Conference Recap: KDD 2019, Alaska

As the VP of Data at Ripple, I was lucky to attend KDD 2019 Alaska this summer with Jen Xia, a Data Scientist on my team.

As usual, KDD lived up to the hype, providing a good mix of academia and industry.  You can easily go to a talk where you can't follow the math past slide 4 and afterwards attend a session about the future of autonomous vehicles.  Humbling and interesting!  I was also asked to sit on a few panels and give one of the keynotes at the blockchain breakout workshop.

Here are a few sessions that stood out to me:

  • Transforming transportation - DiDi
  • LinkedIn - building towards non-biased employment.  Differential privacy enabled data mining
  • Intuit - Building better financial predictions for small business
  • Better driverless cars - Lyft
  • Image recognition for rhino poaching
  • Facebook disaster maps

As a Data Scientist at Ripple on Matt Curcio's team, I was also lucky to attend  KDD 2019 Alaska this summer.

Here are a few recaps of the talks I found most interesting:

  • Friends Don’t Let Friends Deploy Black-Box Models: The Importance of Intelligibility in Machine Learning

    This was my favorite talk at KDD. Rich Caruana from Microsoft spoke about how, many years ago, he had trained a neural net to predict the risk of pneumonia in patients and wanted to understand whether this model would be safe to use on patients. Digging in a bit further, he realized that one of the features in his model, whether a patient did or did not have asthma, was producing some counterintuitive results: patients with asthma were predicted to have a lower risk for pneumonia, when common sense should indicate the opposite to be true.

    What the neural net had captured was that patients with asthma would be more likely to go to the doctor for lung-related medical problems, where pneumonia could be prevented or caught early. But allowing a neural net to make the prediction that people with asthma were at lower risk for pneumonia would reverse this (positive) effect!

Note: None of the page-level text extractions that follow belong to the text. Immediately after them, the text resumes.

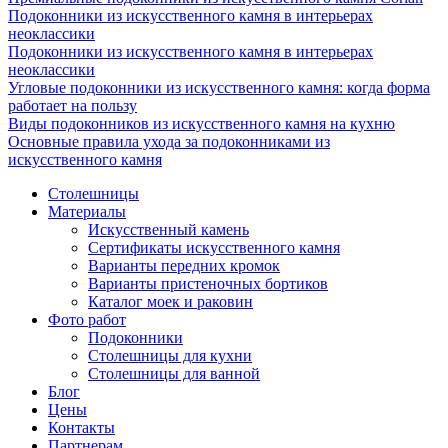
Подоконники из искусственного камня в интерьерах
неоклассики
Подоконники из искусственного камня в интерьерах
неоклассики
Угловые подоконники из искусственного камня: когда форма
работает на пользу
Виды подоконников из искусственного камня на кухню
Основные правила ухода за подоконниками из
искусственного камня
Столешницы
Материалы
Искусственный камень
Сертификаты искусственного камня
Варианты передних кромок
Варианты пристеночных бортиков
Каталог моек и раковин
Фото работ
Подоконники
Столешницы для кухни
Столешницы для ванной
Блог
Цены
Контакты
Партнерам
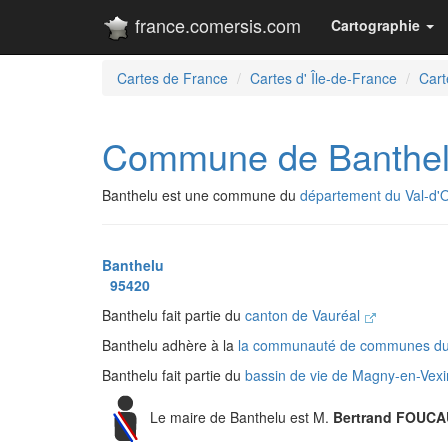
france.comersis.com
Cartographie
Cartes de France
Cartes d' Île-de-France
Cart
Commune de Banthe
Banthelu est une commune du
département du Val-d'
Banthelu
95420
Banthelu fait partie du
canton de Vauréal
Banthelu adhère à la
la communauté de communes du 
Banthelu fait partie du
bassin de vie de Magny-en-Vex
Le maire de Banthelu est M.
Bertrand FOUC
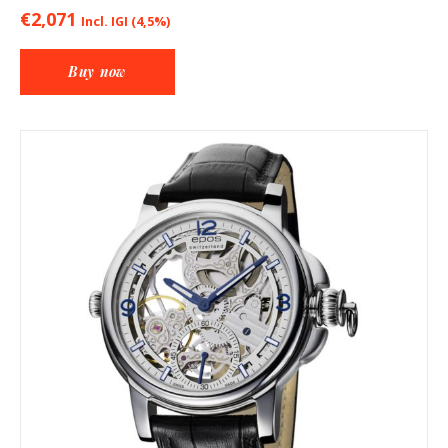
€
2,071
Incl. IGI (4,5%)
Buy now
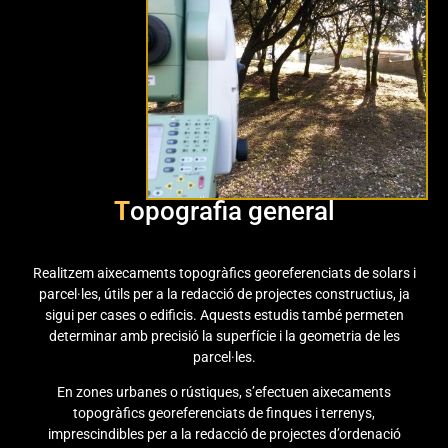
T
opografia general
Realitzem aixecaments topogràfics georeferenciats de solars i
parcel·les, útils per a la redacció de projectes constructius, ja
sigui per cases o edificis. Aquests estudis també permeten
determinar amb precisió la superfície i la geometria de les
parcel·les.
En zones urbanes o rústiques, s’efectuen aixecaments
topogràfics georeferenciats de finques i terrenys,
imprescindibles per a la redacció de projectes d’ordenació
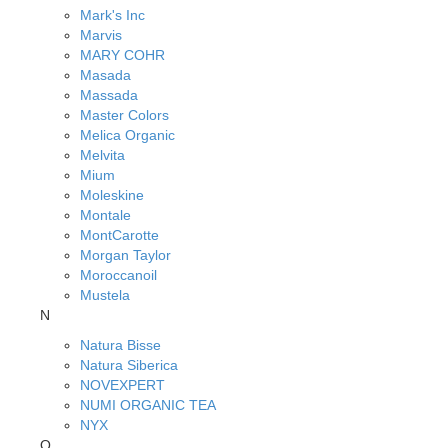
Mark's Inc
Marvis
MARY COHR
Masada
Massada
Master Colors
Melica Organic
Melvita
Mium
Moleskine
Montale
MontCarotte
Morgan Taylor
Moroccanoil
Mustela
N
Natura Bisse
Natura Siberica
NOVEXPERT
NUMI ORGANIC TEA
NYX
O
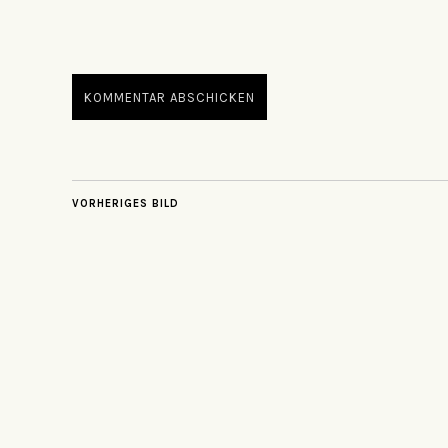
VORHERIGES BILD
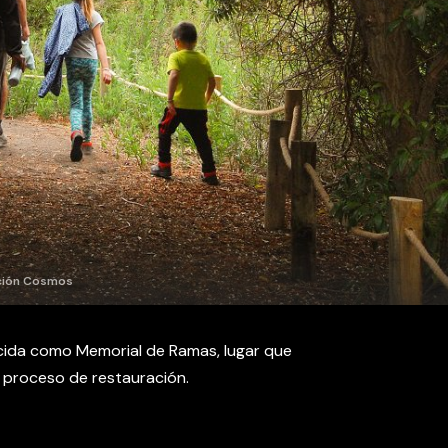
ación Cosmos
ocida como Memorial de Ramas, lugar que
u proceso de restauración.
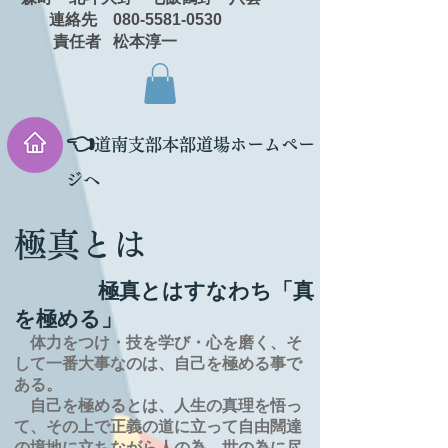
連絡先 080-5581-0530
責任者 松本淳一
👈
道南支部本部道場ホームペー
ジへ
極真とは
極真とはすなわち「真
を極める」
体力をつけ・技を学び・心を磨く、そ
して一番大事なのは、自己を極める事で
ある。
自己を極めるとは、
人生の
真理を
悟っ
て、その上で正義の道に立って自由闊達
の境地に
立ちながら人の為、世の為に尽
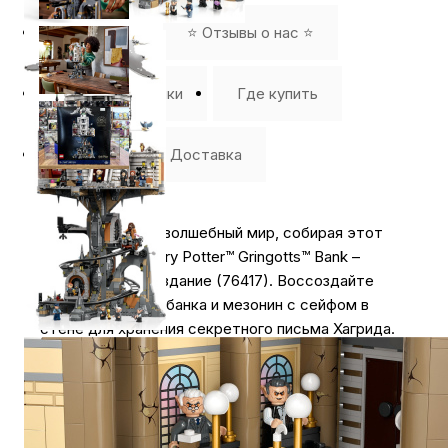
Описание
⭐️ Отзывы о нас ⭐️
Характеристики
Где купить
Оплата
Доставка
Перенеситесь в волшебный мир, собирая этот
набор LEGO® Harry Potter™ Gringotts™ Bank –
коллекционное издание (76417). Воссоздайте
роскошное фойе банка и мезонин с сейфом в
стене для хранения секретного письма Хагрида.
Постройте спиралевидную дорожку для
тележки–хранилища с механизмом, который
останавливает тележку в каждом из 3 подземных
хранилищ, включая хранилище Беллатрикс,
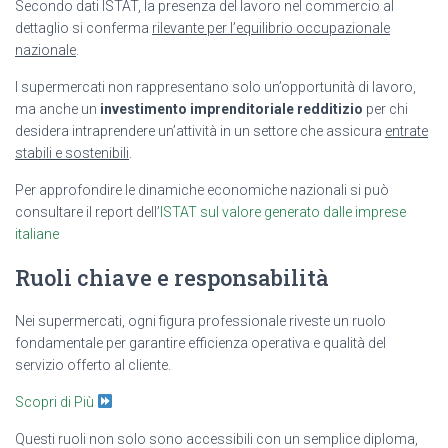
Secondo dati ISTAT, la presenza del lavoro nel commercio al
dettaglio si conferma
rilevante per l’equilibrio occupazionale
nazionale
.
I supermercati non rappresentano solo un’opportunità di lavoro,
ma anche un
investimento imprenditoriale redditizio
per chi
desidera intraprendere un’attività in un settore che assicura
entrate
stabili e sostenibili
.
Per approfondire le dinamiche economiche nazionali si può
consultare il report dell’
ISTAT sul valore generato dalle imprese
italiane
Ruoli chiave e responsabilità
Nei supermercati, ogni figura professionale riveste un ruolo
fondamentale per garantire efficienza operativa e qualità del
servizio offerto al cliente.
Scopri di Più
Questi ruoli non solo sono accessibili con un semplice diploma,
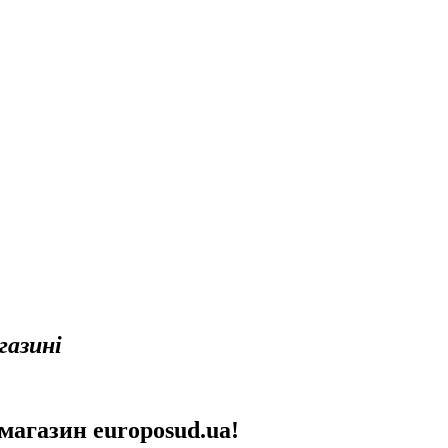
газині
магазин europosud.ua!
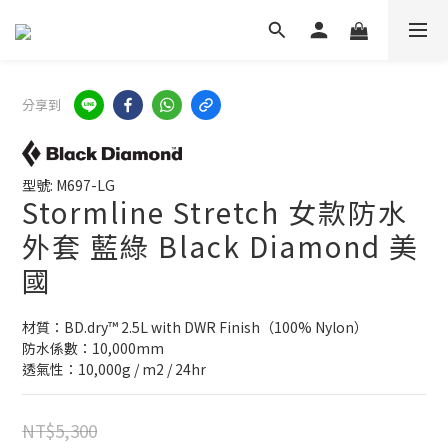
分享到
型號: M697-LG
Stormline Stretch 女款防水
外套 藍綠 Black Diamond 美
國
材質：BD.dry™ 2.5L with DWR Finish（100% Nylon）
防水係數：10,000mm
透氣性：10,000g / m2 / 24hr
NT$5,300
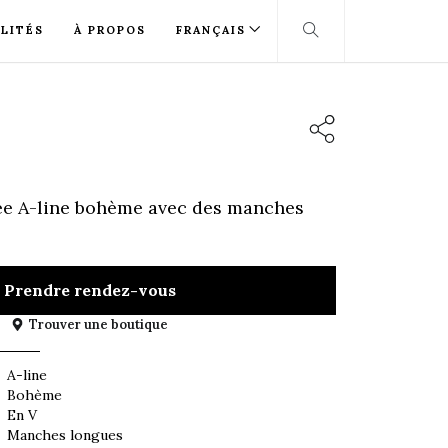
LITÉS
À PROPOS
FRANÇAIS
ée A-line bohème avec des manches
Prendre rendez-vous
Trouver une boutique
A-line
Bohème
En V
Manches longues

    Caruana introduced GA2M (generalized additive) models as a more interpretable alternative. Though these kinds of models tend to have less accuracy than neural nets, they are much more intelligible—which is invaluable for a model that has a real-world use case like this one. They also have the added benefit of being editable, meaning he could adjust the model so that it would predict that patients with asthma would have a higher risk for pneumonia.

    The model is straightforward enough—a function of single features and some pairwise interactions. I appreciate the message that Caruana closed the presentation with, “The “correctness” of any model completely depends on the use case. The neural net he started with could have been “correct” for an actuarial use case, but the GA2M model was the “correct” one for assessing patient risk.”
  • Communicating Machine Learning Results About the Flint Water Crisis to City Residents at Scale

    I also attended a number of discussions from the Social Impact Workshop. In this talk, professors from the University of Michigan and Georgia Tech presented their work helping the city of Flint, Michigan locate lead service lines and minimize recovery costs.

    The team leveraged machine learning technology to ensemble tree models to predict the probability that a service line contained lead, and built an interactive map that shared those probabilities in the form of narrative text that could be understood by anyone. I appreciated their thoughtfulness around how to best communicate the risk of lead contamination to residents in a way that would inspire them to take action, rather than to panic.
  • Their Futures Matter Family Investment Model

    Peter Mulquiney, Principal at consulting and analytics firm Taylor Fry, presented on the work he did with Their Futures Matter—an organization whose goal it is to improve life outcomes of vulnerable children. His task was to help them understand how to prioritize investments in different programs and interventions by predicting the life pathways and outcomes of different individuals.

    To collect the data, he needed to link datasets across different agencies to create the historical pathways of different individuals, which was a huge challenge in itself as there were data silos and privacy concerns to deal with. In building the model, he chose to use logistic regression over a machine learning model; even though predictive performance was worse, explainability was much better.

    The model estimated the future usage of human services by different individuals and revealed some really interesting statistics. For example, 7% of people in the dataset accounted for 50% of the usage of services, and young women that fell into this group were 10 times more likely to have children that would end up in foster care, meaning that not intervening early would result in problems propagating through generations. By identifying and focusing on the individuals that were in the long tail of these distributions, the organization could have outsized impact.